W Paryżu, Brukseli i kilku holenderskich miastach wybuchły zamieszki po zwycięstwie reprezentacji Maroka nad Portugalią. W sobotę (10 grudnia) w ćwierćfinale mistrzostw świata w Katarze Marokańczycy pokonali Portugalczyków 1 do 0.

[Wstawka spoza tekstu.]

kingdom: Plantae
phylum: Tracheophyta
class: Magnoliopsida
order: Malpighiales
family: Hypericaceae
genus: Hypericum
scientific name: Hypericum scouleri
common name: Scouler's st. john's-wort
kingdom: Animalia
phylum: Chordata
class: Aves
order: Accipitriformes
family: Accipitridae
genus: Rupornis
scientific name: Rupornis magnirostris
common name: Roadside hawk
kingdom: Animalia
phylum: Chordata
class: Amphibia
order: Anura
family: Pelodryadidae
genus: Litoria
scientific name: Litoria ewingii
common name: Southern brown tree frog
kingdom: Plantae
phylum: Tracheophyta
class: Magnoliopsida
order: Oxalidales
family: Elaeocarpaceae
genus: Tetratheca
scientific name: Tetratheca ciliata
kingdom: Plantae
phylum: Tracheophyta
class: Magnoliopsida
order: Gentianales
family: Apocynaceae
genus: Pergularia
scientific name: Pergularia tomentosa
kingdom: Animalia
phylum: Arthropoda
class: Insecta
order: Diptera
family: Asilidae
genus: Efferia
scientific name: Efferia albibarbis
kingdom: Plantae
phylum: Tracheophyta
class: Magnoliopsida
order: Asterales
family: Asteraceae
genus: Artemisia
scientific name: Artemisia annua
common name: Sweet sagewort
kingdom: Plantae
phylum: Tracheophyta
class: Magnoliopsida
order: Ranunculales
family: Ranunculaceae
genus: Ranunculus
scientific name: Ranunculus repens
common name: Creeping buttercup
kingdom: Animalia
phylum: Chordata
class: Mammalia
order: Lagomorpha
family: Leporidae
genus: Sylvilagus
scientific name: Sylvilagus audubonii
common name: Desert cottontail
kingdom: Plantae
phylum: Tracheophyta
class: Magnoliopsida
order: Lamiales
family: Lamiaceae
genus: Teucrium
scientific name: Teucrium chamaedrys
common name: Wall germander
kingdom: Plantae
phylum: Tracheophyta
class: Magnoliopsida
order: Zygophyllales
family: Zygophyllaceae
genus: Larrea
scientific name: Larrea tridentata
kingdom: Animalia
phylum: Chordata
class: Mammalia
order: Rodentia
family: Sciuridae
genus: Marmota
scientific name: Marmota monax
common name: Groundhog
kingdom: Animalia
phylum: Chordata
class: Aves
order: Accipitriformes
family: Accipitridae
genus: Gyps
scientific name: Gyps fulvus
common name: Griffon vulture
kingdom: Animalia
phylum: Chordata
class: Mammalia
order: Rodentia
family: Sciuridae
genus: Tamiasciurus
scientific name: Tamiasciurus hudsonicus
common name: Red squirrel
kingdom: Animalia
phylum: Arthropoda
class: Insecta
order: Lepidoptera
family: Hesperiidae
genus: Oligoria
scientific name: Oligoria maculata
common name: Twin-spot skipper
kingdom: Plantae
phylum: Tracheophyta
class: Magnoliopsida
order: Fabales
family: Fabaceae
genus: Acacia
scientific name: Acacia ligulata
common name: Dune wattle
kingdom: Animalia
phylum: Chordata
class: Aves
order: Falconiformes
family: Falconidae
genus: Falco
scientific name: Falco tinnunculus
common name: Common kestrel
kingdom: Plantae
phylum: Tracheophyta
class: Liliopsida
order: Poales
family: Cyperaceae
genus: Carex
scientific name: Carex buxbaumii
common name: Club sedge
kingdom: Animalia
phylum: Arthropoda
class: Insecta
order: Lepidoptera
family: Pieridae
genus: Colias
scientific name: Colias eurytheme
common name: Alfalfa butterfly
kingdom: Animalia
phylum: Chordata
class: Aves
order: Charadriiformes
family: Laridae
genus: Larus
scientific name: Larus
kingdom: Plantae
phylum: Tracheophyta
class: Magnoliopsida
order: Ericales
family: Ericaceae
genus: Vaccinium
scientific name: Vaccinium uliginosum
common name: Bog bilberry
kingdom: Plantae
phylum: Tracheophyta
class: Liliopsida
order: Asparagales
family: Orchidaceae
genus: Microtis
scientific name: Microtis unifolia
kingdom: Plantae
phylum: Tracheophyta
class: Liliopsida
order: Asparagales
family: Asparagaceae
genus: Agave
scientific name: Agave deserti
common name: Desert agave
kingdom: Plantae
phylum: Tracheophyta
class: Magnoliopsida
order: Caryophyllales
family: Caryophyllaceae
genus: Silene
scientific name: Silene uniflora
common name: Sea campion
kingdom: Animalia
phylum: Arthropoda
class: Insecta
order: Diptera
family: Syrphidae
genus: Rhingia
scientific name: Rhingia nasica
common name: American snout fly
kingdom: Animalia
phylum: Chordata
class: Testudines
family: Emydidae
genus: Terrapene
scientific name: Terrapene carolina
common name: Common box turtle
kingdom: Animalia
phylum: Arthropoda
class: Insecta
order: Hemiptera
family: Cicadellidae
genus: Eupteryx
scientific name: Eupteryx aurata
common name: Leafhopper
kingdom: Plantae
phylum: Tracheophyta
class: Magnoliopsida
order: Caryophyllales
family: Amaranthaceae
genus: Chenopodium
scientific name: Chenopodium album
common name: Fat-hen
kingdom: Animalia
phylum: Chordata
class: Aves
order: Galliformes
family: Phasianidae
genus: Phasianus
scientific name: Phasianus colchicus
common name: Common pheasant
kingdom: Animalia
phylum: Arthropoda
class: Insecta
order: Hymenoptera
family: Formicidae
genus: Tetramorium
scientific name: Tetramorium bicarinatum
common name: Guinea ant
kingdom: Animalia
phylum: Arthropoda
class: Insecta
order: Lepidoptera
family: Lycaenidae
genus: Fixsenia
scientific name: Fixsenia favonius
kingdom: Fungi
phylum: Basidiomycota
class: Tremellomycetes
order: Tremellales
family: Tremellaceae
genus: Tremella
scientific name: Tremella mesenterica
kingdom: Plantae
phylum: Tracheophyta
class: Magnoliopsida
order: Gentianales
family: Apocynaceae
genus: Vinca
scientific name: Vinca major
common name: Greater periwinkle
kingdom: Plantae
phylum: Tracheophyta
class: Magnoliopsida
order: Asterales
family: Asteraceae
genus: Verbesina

Kibice zwycięskiej drużyny świętowali awans swojej drużyny do półfinału Mistrzostw Świata na Polach Elizejskich w Paryżu. Wkrótce dołączyli do nich kibice francuscy - w drugim ćwierćfinale Francja pokonała Anglię. Świętowanie przerodziło się w zamieszki. Doszło do strać kibiców z francuską policją. Funkcjonariusze użyli gazu łzawiącego. Na nagraniach opublikowanych przez agencję Reuter widać ludzi rozbijających sklepowe witryny.
Więcej aktualnych wiadomości ze świata znajdziesz na stronie głównej Gazeta.pl
Podobne wydarzenia można było obserwować na ulicach holenderskich miastach. Jak podaje portal nu.nl, w Hadze władze miasta wydały nadzwyczajne zarządzenie, nakazujące mieszkańcom podporządkowanie się poleceniom policji pod groźbą aresztu. Marokańscy kibice zgromadzeni w jednej z dzielnic miasta obrzucili policjantów fajerwerkami. Aresztowano cztery osoby. Znacznie więcej osób - 15 - aresztowała policja w Rotterdamie. Niespokojnie było także w Utrechcie i w stolicy kraju Amsterdamie.
Portal Sky Sport poinformował, że zamieszki po meczu wybuchły także w stolicy Belgii - Brukseli. Na nagraniu opublikowanym przez portal widać, jak policjanci aresztują kilku kibiców. To kolejne zamieszki z udziałem marokańskich kibiców. W trakcie trwających mistrzostw w Katarze po meczach reprezentacji Maroka regularnie dochodziło do starć z policją w Holandii i Belgii.